Watching The Americanization of Emily reminded me of the story of Pfc. Jessica Lynch, who was captured during the early days of the Iraq War and was trumpeted as a hero by the Pentagon and a willing media. It seemed that the Pentagon, much like Admiral Jessup in the film, decided that America needed a hero and Lynch was chosen to fill the bill. To her credit, she rejected most of the praise which was heaped upon her, saying "That wasn't me. I'm not about to take credit for something I didn't do... I'm just a survivor." Charlie Madison reminds me of Jessica Lynch, but only to the extent that they found themselves in similar situations. As you will see, Charlie Madison is no Jessica Lynch.
Video Rating: 4.5/5 3D Rating: NA
The 1.85:1 1080p image is encoded with the AVC codec and it looks very, very good. The black and white image is sharp and highly detailed. Film grain has been retained to give it a very natural, film-like appearance. Contrast is excellent, black levels are fine, and shadow detail is very good. I noticed one brief instance where a shot of James Garner is a bit soft, but I suspect that is a function of the source material. Philip Lathrop's superb cinematography was nominated for an Academy Award. Overall this is a very pleasing Blu-ray transfer.

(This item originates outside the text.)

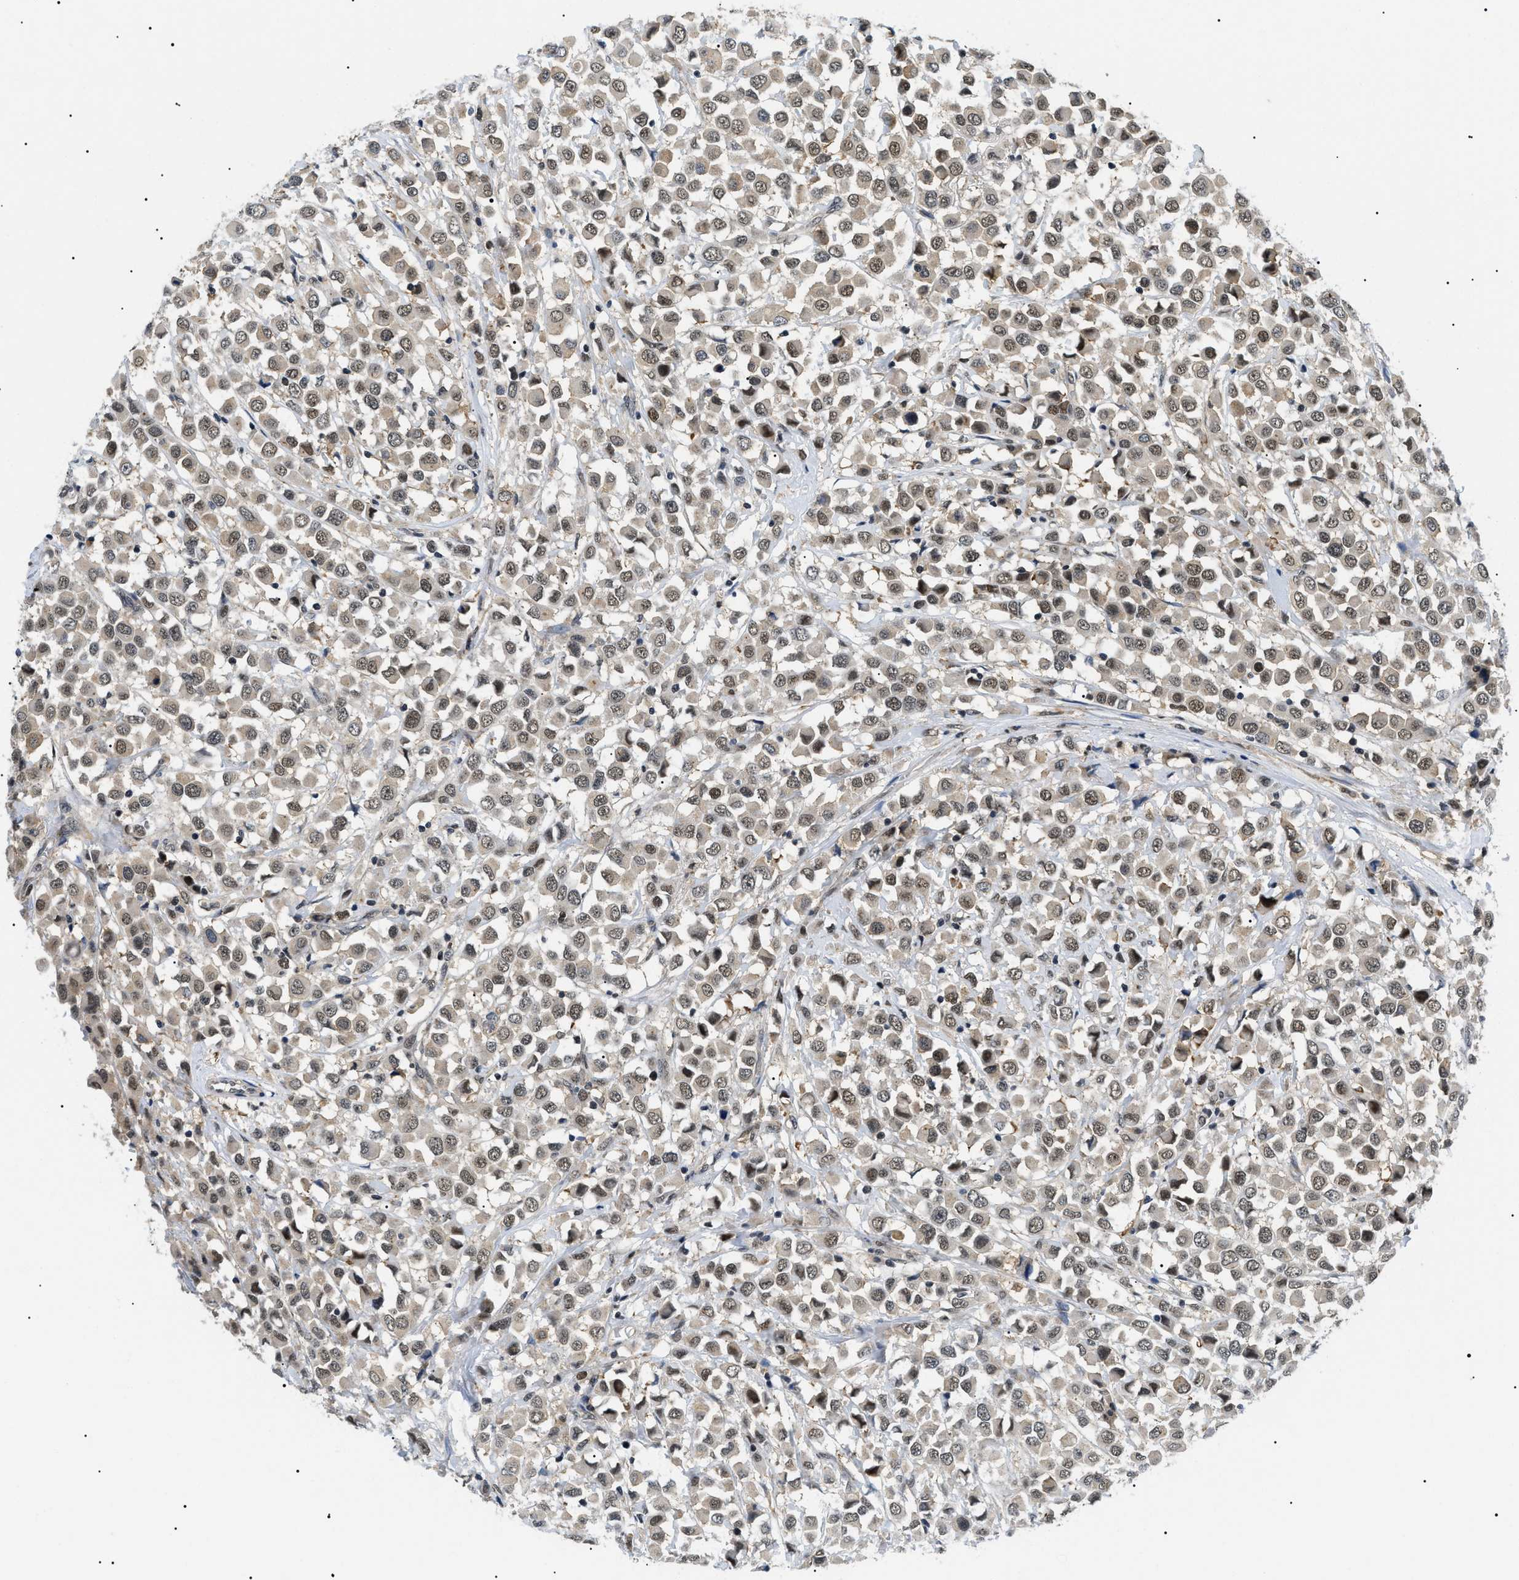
{"staining": {"intensity": "moderate", "quantity": ">75%", "location": "nuclear"}, "tissue": "breast cancer", "cell_type": "Tumor cells", "image_type": "cancer", "snomed": [{"axis": "morphology", "description": "Duct carcinoma"}, {"axis": "topography", "description": "Breast"}], "caption": "An immunohistochemistry (IHC) photomicrograph of tumor tissue is shown. Protein staining in brown labels moderate nuclear positivity in breast cancer within tumor cells.", "gene": "RBM15", "patient": {"sex": "female", "age": 61}}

Audio Rating: 4/5The packaging says that the audio is Dolby Digital 2.0 stereo, but in fact it is lossless DTS-HD MA 2.0 stereo. The dialogue is confined to the center channel, but stereo separation is evident in Johnny Mandel's score, during a scene of heavy rainfall, and of course during the D-Day invasion. The title song, "Emily," was composed by Mandel and has lyrics by Johnny Mercer, but director Hiller was unable to find a way to incorporate the full song into the film, so only an instrumental version is heard. The song was recorded by Frank Sinatra and was included on an album of his, “Softly, As I Leave You,” which was released in 1964.
Special Features: 2.5/5The primary extra is a commentary track by director Arthur Hiller, which is interesting but loses steam during the latter part of the movie. Hiller demonstrates high regard for screenwriter Paddy Chayefsky, calling him "a genius."
A six-minute black & white featurette, "Action on the Beach," is an informative look at how the D-Day landing at Omaha Beach was re-created on a beach near Oxnard, California. Garner actually cracked two ribs while filming the scene.
The original theatrical trailer is included, and it is in very good shape.